Written exercise →
Copy each of the following rows word for word, keeping every character unchanged.

Excerpted data →
↓↓↓
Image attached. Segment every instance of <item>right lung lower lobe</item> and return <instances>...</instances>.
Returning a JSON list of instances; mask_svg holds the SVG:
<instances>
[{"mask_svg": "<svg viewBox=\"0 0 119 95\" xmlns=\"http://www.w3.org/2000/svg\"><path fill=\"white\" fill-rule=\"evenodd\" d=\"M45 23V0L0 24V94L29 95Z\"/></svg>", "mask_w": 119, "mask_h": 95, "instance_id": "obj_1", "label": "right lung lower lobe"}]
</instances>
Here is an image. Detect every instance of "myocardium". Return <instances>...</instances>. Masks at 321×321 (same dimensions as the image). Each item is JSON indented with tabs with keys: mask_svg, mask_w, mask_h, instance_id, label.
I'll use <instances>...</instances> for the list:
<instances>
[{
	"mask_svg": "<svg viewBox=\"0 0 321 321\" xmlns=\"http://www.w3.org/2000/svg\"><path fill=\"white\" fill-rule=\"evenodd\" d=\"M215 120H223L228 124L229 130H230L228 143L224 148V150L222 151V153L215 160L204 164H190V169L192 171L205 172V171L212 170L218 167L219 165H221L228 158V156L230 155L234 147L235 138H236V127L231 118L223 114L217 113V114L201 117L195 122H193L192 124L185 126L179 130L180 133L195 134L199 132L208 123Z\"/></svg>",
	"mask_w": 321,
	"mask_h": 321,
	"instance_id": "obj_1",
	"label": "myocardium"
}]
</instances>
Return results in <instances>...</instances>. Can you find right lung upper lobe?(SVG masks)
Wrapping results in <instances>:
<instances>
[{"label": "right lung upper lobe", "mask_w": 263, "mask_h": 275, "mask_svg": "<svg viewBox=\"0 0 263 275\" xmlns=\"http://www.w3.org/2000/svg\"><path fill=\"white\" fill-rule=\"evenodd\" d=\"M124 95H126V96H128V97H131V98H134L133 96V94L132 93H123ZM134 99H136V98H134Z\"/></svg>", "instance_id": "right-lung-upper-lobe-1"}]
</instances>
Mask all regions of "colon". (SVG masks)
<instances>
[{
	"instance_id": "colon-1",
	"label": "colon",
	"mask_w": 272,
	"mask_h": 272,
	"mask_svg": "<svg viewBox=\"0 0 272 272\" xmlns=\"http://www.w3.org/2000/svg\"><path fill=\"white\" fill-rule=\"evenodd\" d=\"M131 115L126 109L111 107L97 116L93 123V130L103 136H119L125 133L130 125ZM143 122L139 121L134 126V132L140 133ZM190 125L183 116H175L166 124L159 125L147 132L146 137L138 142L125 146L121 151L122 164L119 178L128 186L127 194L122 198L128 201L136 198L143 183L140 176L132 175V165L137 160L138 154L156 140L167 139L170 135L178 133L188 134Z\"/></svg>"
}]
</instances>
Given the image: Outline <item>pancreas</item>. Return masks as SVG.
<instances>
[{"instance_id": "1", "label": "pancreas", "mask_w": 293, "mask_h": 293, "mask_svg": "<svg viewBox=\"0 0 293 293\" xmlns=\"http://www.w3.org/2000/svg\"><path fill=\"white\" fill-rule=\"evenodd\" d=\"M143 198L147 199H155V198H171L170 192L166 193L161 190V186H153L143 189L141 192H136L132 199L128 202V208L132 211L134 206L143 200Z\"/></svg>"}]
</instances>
↑↑↑
Full output →
Image attached. Segment every instance of <item>right lung lower lobe</item> and return <instances>...</instances>.
Returning a JSON list of instances; mask_svg holds the SVG:
<instances>
[{"mask_svg": "<svg viewBox=\"0 0 119 95\" xmlns=\"http://www.w3.org/2000/svg\"><path fill=\"white\" fill-rule=\"evenodd\" d=\"M45 23V0L0 24V94L29 95Z\"/></svg>", "mask_w": 119, "mask_h": 95, "instance_id": "obj_1", "label": "right lung lower lobe"}]
</instances>
Here is an image. Detect every instance of "myocardium". Return <instances>...</instances>. Masks at 321×321 (same dimensions as the image). Each item is JSON indented with tabs with keys: mask_svg, mask_w, mask_h, instance_id, label.
I'll use <instances>...</instances> for the list:
<instances>
[{
	"mask_svg": "<svg viewBox=\"0 0 321 321\" xmlns=\"http://www.w3.org/2000/svg\"><path fill=\"white\" fill-rule=\"evenodd\" d=\"M215 120H223L228 124L229 130H230L228 143L224 148V150L222 151V153L215 160L204 164H190V169L192 171L205 172V171L212 170L218 167L219 165H221L228 158V156L230 155L234 147L235 138H236V127L231 118L223 114L217 113V114L201 117L195 122H193L192 124L185 126L179 130L180 133L195 134L199 132L208 123Z\"/></svg>",
	"mask_w": 321,
	"mask_h": 321,
	"instance_id": "obj_1",
	"label": "myocardium"
}]
</instances>
Return results in <instances>...</instances>. Can you find right lung upper lobe?(SVG masks)
Wrapping results in <instances>:
<instances>
[{"label": "right lung upper lobe", "mask_w": 263, "mask_h": 275, "mask_svg": "<svg viewBox=\"0 0 263 275\" xmlns=\"http://www.w3.org/2000/svg\"><path fill=\"white\" fill-rule=\"evenodd\" d=\"M124 95H126V96H128V97H131V98H134L133 96V94L132 93H123ZM134 99H136V98H134Z\"/></svg>", "instance_id": "right-lung-upper-lobe-1"}]
</instances>
Mask all regions of "colon". (SVG masks)
<instances>
[{
	"instance_id": "colon-1",
	"label": "colon",
	"mask_w": 272,
	"mask_h": 272,
	"mask_svg": "<svg viewBox=\"0 0 272 272\" xmlns=\"http://www.w3.org/2000/svg\"><path fill=\"white\" fill-rule=\"evenodd\" d=\"M131 115L126 109L111 107L97 116L93 123V130L103 136H119L125 133L130 125ZM143 122L139 121L134 126V132L140 133ZM190 125L183 116H175L166 124L159 125L147 132L146 137L138 142L125 146L121 151L122 164L119 178L128 186L127 194L122 198L128 201L136 198L143 183L140 176L132 175V165L137 160L138 154L156 140L167 139L170 135L178 133L188 134Z\"/></svg>"
}]
</instances>
Given the image: Outline <item>pancreas</item>. Return masks as SVG.
<instances>
[{"instance_id": "1", "label": "pancreas", "mask_w": 293, "mask_h": 293, "mask_svg": "<svg viewBox=\"0 0 293 293\" xmlns=\"http://www.w3.org/2000/svg\"><path fill=\"white\" fill-rule=\"evenodd\" d=\"M143 198L147 199H155V198H171L170 192L166 193L161 190V186H153L143 189L141 192H136L132 199L128 202V208L132 211L134 206L143 200Z\"/></svg>"}]
</instances>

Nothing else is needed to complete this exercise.